Чтоб идти вперед, в атаку,
Силу чувствуя в плечах,
Бодрость чувствуя. Однако
Дело тут не только в щах...
Жить без пищи можно сутки,
Можно больше, но порой
На войне одной минутки
Не прожить без прибаутки.
Шутки самой немудрой...
Перед весной 1942 года я приехал в Москву и, заглянув в свои тетрадки, вдруг решил оживить "Василия Теркина". Сразу было написано вступление о воде, еде, шутке и правде. Быстро дописались главы "На привале", "Переправа", "Теркин ранен", "О награде", лежавшие в черновых набросках. "Гармонь" осталась в основном в том же виде, как была в свое время напечатана. Совсем новой главой, написанной на основе впечатлений лета 1941 года на Юго-Западном фронте, была глава "Перед боем".

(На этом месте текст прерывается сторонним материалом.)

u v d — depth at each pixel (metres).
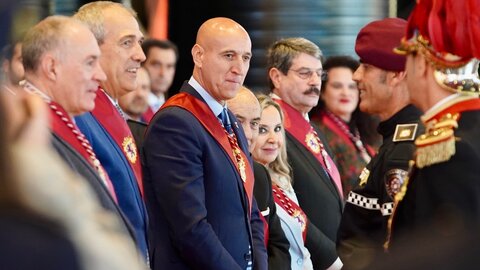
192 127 7.81
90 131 7.19
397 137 7.30
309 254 9.15
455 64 6.12
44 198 3.43
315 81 9.81
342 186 10.89
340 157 10.95
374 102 7.62
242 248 7.99
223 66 8.02
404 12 12.76
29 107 3.55
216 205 7.86
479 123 6.01
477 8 6.06
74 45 6.67
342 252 7.32
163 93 12.24
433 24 6.10
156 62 12.17
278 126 9.17
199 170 7.78
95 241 3.51
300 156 9.59
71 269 3.45
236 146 8.11
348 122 11.20
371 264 4.54
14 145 3.43
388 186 7.16
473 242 4.34
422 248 4.37
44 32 6.66
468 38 6.06
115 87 7.89
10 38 3.58
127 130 7.64
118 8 7.98
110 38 7.87
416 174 6.04
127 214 7.36
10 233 3.43
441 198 5.81
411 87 6.28
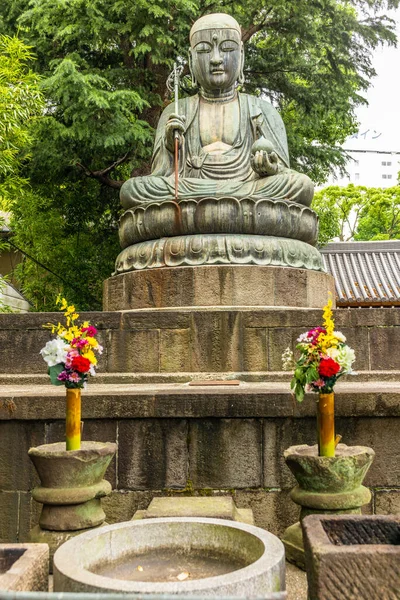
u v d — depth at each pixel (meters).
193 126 9.84
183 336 7.16
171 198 8.69
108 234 18.52
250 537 2.88
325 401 3.82
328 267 19.08
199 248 8.16
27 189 16.55
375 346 7.11
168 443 4.64
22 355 7.21
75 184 17.48
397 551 2.52
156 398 4.61
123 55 16.17
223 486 4.58
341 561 2.52
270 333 7.12
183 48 14.71
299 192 8.85
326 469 3.67
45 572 2.66
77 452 3.78
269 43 17.38
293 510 4.52
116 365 7.18
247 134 9.77
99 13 13.30
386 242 19.94
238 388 5.39
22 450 4.68
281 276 8.11
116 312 7.28
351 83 18.17
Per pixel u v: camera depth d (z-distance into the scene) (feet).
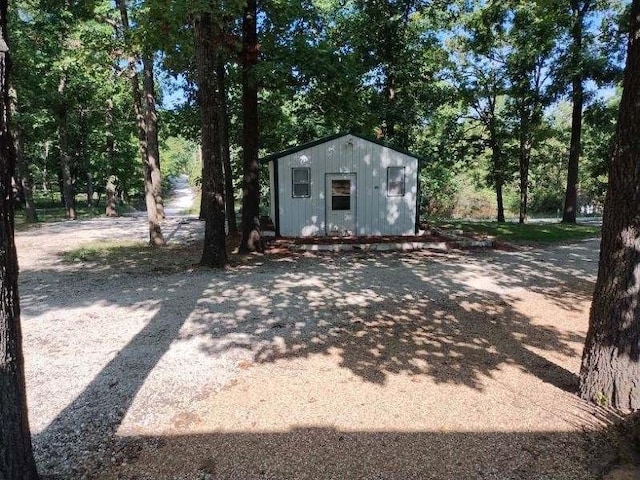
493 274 29.37
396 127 66.49
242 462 9.59
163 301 22.65
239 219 75.41
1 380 7.91
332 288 25.40
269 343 16.70
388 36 59.67
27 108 69.56
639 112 10.71
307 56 34.50
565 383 13.24
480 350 15.90
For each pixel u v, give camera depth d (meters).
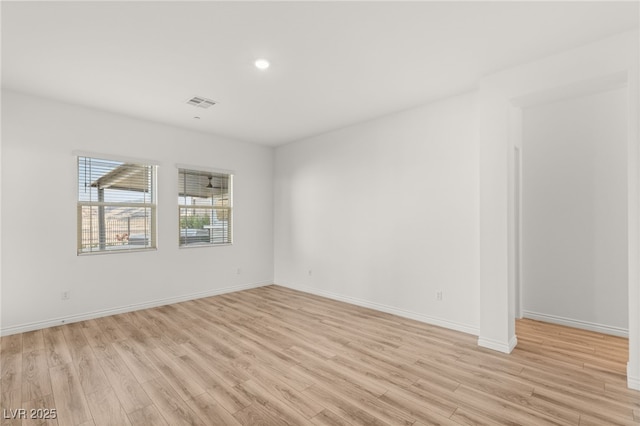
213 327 3.71
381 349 3.09
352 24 2.30
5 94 3.42
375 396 2.28
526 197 4.05
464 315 3.58
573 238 3.74
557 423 1.96
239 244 5.61
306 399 2.24
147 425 1.96
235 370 2.66
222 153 5.37
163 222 4.66
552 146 3.89
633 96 2.35
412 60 2.83
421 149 3.96
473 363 2.78
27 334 3.46
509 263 3.05
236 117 4.38
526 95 2.87
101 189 4.13
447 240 3.73
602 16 2.20
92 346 3.14
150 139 4.54
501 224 2.99
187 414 2.07
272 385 2.43
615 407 2.12
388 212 4.32
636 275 2.33
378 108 4.06
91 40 2.48
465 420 2.00
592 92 2.80
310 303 4.79
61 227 3.78
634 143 2.34
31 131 3.58
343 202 4.91
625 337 3.38
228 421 2.00
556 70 2.70
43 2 2.02
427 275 3.90
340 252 4.95
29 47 2.58
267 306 4.62
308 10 2.14
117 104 3.87
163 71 3.02
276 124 4.71
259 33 2.41
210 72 3.05
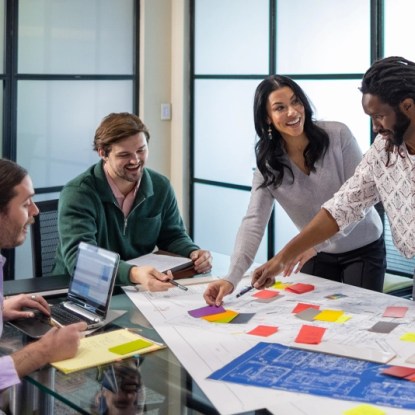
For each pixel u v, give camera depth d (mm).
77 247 2592
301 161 2680
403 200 2191
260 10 4402
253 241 2607
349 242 2766
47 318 2129
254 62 4484
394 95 1972
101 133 2664
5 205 1923
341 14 3893
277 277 2574
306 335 1921
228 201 4789
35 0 4414
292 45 4215
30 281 2518
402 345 1841
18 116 4441
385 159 2211
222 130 4781
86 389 1621
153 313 2168
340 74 3926
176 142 5070
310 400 1531
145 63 4922
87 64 4707
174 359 1789
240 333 1970
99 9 4719
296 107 2551
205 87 4887
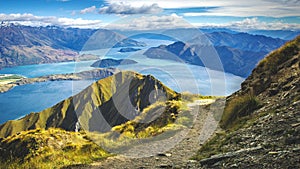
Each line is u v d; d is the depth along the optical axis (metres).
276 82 17.28
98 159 12.04
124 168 10.62
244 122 13.66
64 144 13.84
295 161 6.64
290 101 12.85
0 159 12.96
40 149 13.20
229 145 10.59
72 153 12.83
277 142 8.48
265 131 10.10
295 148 7.39
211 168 8.37
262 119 12.00
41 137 14.20
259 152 8.15
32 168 11.40
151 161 11.27
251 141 9.79
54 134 14.73
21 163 12.19
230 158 8.49
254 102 15.76
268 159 7.30
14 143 14.02
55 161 11.98
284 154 7.21
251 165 7.31
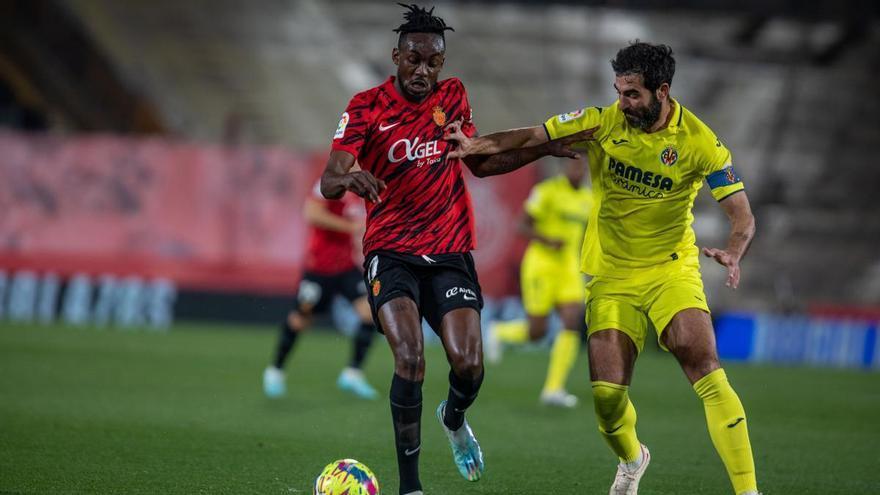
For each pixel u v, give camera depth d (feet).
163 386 113.80
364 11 292.81
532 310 117.60
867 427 101.45
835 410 114.52
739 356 184.03
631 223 59.93
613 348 58.95
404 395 55.62
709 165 58.85
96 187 195.42
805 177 261.03
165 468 70.23
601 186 60.80
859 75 287.69
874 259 235.61
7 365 125.70
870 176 263.29
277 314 193.06
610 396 57.98
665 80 56.80
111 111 256.73
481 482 69.05
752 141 269.03
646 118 57.62
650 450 84.23
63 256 194.49
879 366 178.60
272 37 280.92
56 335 164.86
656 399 118.62
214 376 124.67
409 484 56.24
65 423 87.15
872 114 279.49
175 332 179.22
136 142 195.11
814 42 294.25
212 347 157.79
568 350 110.83
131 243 194.39
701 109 275.18
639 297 59.93
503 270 185.26
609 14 297.53
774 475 74.49
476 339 57.16
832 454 84.33
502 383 130.52
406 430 55.98
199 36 275.59
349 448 79.71
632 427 59.77
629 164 59.06
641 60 56.44
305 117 263.08
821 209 254.06
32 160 195.11
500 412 103.81
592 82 280.92
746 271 227.40
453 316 57.93
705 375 57.21
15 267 194.80
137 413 94.12
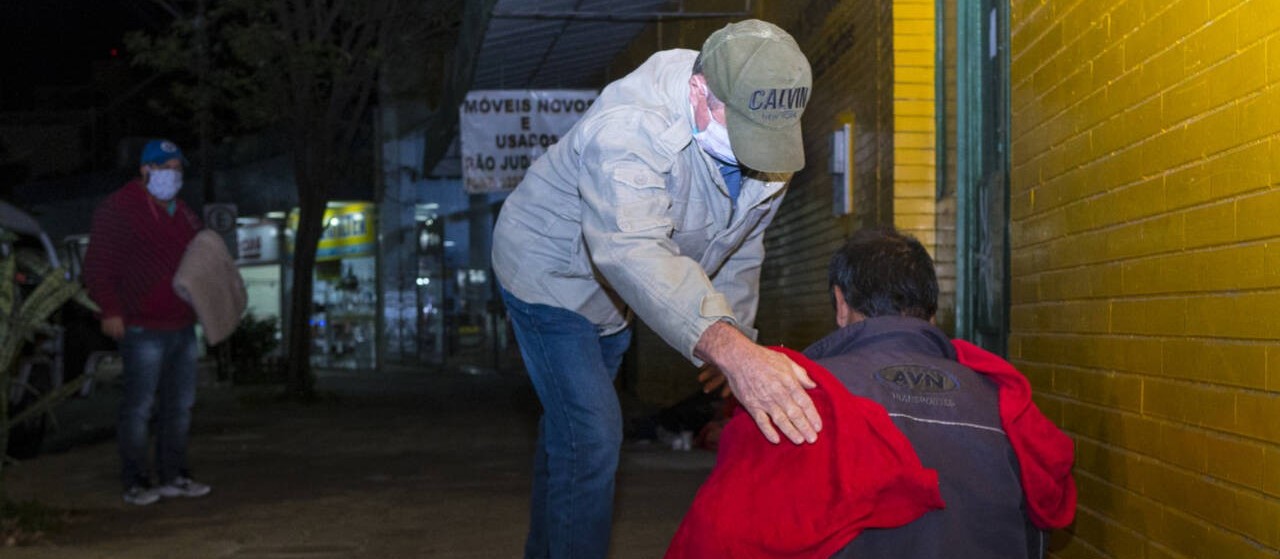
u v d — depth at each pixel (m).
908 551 2.27
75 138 41.53
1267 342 2.94
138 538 6.55
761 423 2.30
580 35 12.58
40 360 10.15
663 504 7.54
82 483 8.73
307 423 14.03
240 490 8.37
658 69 3.16
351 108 29.97
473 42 11.54
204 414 15.56
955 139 6.85
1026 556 2.34
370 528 6.85
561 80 15.69
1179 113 3.41
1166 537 3.52
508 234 3.79
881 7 7.43
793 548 2.21
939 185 7.16
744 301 3.94
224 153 33.19
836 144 8.28
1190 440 3.36
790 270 9.88
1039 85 4.64
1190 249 3.35
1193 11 3.32
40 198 35.56
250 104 18.98
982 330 6.52
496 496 8.03
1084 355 4.16
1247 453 3.04
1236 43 3.08
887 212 7.35
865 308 2.63
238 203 32.59
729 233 3.44
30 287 10.47
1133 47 3.72
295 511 7.45
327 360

Перемещение героя из обстановки финской кампании в обстановку фронта Великой Отечественной войны сообщило ему совсем иное, чем в первоначальном замысле, значение. И это не было механическим решением задачи. Мне уже приходилось говорить в печати о том, что собственно военные впечатления, батальный фон войны 1941-1945 годов для меня во многом были предварены работой на фронте в Финляндии. Но дело в том, что глубина всенародно-исторического бедствия и всенародно-исторического подвига в Отечественной войне с первого дня отличила ее от каких бы то ни было иных войн и тем более военных кампаний.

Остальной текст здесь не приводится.